# [Activity]
Given the material below, output exactly the lines from the line with "Full storlek är" to the line with "исания уроков, шаблоны", both ends included, and no other lines.

# [Record excerpts]
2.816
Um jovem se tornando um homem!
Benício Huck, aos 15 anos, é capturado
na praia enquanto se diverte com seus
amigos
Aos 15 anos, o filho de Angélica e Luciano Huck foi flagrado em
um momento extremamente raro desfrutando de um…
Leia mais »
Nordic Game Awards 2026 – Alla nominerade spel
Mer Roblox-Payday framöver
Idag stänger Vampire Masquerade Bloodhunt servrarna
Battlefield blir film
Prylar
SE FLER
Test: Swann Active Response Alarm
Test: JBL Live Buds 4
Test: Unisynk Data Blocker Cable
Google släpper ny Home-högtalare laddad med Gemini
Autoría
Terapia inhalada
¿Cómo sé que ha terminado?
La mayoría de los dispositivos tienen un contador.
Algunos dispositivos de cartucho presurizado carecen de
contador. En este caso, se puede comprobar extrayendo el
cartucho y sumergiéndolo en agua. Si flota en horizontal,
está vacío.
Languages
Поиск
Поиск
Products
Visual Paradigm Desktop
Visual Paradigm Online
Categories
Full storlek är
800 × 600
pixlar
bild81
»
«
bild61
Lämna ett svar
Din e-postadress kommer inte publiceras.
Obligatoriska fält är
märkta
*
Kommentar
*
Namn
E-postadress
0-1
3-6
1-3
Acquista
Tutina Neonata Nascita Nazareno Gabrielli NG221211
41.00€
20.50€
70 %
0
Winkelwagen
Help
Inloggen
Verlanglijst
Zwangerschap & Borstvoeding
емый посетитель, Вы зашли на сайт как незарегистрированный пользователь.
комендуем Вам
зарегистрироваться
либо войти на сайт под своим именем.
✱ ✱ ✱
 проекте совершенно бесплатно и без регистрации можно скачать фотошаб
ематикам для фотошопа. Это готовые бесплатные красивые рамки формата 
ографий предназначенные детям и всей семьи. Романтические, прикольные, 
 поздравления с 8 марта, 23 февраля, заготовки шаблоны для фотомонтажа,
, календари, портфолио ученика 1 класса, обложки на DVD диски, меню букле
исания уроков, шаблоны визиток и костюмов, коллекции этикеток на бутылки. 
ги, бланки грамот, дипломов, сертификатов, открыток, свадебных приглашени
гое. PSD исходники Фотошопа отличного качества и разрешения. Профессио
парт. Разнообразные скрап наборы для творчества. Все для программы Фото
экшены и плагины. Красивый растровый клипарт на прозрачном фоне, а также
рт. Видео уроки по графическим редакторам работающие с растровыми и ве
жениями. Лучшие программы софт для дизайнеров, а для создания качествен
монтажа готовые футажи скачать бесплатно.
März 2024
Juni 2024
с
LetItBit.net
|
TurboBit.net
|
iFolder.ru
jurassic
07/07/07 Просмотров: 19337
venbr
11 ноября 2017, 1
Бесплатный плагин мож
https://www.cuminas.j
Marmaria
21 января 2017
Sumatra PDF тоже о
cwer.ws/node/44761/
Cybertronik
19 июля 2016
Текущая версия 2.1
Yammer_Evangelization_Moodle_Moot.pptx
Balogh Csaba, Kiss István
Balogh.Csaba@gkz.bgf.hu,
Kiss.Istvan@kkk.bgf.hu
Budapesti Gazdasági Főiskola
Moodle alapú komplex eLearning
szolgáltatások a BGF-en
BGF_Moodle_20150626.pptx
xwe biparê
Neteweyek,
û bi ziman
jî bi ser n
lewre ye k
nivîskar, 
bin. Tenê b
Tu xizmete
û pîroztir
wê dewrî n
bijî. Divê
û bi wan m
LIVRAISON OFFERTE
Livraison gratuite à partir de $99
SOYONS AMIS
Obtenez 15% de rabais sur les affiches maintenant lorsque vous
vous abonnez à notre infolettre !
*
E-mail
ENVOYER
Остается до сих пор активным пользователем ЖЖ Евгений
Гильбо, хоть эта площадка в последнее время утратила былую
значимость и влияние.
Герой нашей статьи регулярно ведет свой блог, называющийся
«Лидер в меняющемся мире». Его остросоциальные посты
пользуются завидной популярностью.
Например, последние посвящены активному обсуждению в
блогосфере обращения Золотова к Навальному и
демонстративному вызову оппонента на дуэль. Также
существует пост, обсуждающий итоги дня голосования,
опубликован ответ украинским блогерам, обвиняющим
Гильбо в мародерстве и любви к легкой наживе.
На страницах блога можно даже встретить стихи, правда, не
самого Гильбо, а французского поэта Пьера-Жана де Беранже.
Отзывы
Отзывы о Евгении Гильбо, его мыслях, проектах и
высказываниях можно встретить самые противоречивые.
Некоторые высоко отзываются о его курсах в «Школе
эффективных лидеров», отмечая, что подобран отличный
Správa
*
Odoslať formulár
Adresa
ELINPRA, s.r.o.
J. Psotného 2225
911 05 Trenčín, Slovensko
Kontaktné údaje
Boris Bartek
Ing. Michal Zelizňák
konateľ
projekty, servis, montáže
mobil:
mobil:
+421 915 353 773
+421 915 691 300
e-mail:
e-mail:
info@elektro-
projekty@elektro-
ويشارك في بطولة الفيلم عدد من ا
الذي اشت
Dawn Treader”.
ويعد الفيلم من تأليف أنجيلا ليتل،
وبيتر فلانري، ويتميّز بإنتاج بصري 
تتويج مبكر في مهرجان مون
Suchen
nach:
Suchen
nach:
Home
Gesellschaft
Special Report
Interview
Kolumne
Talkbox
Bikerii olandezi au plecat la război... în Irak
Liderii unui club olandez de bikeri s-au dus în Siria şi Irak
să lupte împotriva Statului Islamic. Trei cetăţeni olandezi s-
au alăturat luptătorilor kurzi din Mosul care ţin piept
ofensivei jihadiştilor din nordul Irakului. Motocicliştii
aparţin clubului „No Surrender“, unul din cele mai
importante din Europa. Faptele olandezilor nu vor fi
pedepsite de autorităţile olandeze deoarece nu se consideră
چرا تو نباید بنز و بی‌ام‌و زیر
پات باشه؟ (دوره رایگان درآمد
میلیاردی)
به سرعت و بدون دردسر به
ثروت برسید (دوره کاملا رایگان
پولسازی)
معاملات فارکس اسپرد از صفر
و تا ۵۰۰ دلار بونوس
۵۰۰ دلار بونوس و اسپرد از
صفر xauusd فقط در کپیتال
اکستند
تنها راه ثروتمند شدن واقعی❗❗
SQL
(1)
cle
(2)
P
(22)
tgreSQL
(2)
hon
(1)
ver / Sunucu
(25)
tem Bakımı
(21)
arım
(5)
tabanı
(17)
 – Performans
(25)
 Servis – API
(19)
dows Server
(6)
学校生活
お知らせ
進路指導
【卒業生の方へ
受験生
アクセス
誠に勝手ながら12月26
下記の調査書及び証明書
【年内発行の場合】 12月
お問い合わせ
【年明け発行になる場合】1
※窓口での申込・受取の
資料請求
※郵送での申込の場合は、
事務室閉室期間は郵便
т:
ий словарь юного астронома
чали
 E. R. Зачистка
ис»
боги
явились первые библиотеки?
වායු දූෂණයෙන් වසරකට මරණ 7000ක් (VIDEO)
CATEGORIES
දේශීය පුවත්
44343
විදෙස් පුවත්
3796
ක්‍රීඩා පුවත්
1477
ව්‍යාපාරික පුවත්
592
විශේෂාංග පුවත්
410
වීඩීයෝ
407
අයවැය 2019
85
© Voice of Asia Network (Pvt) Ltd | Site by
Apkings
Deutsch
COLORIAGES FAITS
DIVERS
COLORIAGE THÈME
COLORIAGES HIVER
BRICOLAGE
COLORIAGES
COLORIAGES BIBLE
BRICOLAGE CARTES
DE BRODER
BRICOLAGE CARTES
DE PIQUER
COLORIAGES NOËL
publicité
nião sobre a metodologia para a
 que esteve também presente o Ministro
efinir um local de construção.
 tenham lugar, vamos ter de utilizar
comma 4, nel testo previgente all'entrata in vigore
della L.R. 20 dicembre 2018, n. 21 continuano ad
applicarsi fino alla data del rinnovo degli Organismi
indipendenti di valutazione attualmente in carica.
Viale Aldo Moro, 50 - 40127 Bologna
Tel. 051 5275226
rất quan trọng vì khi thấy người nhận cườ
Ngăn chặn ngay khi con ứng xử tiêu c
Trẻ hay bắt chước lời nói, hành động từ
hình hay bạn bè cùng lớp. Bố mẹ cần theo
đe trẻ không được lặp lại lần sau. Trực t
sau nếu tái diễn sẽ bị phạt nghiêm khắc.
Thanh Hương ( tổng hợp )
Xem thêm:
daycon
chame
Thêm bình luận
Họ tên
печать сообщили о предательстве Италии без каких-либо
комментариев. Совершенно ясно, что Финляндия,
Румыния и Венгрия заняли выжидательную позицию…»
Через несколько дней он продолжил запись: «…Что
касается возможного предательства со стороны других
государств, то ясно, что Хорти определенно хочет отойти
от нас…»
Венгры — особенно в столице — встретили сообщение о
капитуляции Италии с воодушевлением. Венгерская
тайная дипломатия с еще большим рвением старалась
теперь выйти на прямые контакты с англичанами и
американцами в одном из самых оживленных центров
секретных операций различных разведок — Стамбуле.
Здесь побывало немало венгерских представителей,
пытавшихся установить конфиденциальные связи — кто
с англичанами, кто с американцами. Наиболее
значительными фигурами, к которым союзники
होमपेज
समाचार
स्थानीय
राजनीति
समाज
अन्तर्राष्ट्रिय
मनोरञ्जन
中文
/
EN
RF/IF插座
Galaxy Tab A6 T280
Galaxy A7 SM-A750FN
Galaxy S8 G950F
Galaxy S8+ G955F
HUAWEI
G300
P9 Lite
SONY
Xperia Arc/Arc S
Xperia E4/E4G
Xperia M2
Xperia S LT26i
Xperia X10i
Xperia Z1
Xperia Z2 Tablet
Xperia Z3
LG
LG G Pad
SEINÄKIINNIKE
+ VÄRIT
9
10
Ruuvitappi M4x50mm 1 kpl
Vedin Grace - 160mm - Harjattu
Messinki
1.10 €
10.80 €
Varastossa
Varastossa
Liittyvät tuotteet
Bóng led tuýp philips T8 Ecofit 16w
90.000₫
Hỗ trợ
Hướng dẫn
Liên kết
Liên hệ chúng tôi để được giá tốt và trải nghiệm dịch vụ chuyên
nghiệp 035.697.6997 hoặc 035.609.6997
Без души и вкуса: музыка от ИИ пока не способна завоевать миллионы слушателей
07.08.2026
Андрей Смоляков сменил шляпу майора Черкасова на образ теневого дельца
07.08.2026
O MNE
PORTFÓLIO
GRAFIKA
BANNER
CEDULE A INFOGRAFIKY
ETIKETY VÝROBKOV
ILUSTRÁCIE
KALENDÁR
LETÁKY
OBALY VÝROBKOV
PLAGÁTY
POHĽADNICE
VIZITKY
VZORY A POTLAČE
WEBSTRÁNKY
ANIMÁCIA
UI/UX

# [Task result]
Full storlek är
800 × 600
pixlar
bild81
»
«
bild61
Lämna ett svar
Din e-postadress kommer inte publiceras.
Obligatoriska fält är
märkta
*
Kommentar
*
Namn
E-postadress
0-1
3-6
1-3
Acquista
Tutina Neonata Nascita Nazareno Gabrielli NG221211
41.00€
20.50€
70 %
0
Winkelwagen
Help
Inloggen
Verlanglijst
Zwangerschap & Borstvoeding
емый посетитель, Вы зашли на сайт как незарегистрированный пользователь.
комендуем Вам
зарегистрироваться
либо войти на сайт под своим именем.
✱ ✱ ✱
 проекте совершенно бесплатно и без регистрации можно скачать фотошаб
ематикам для фотошопа. Это готовые бесплатные красивые рамки формата 
ографий предназначенные детям и всей семьи. Романтические, прикольные, 
 поздравления с 8 марта, 23 февраля, заготовки шаблоны для фотомонтажа,
, календари, портфолио ученика 1 класса, обложки на DVD диски, меню букле
исания уроков, шаблоны визиток и костюмов, коллекции этикеток на бутылки. 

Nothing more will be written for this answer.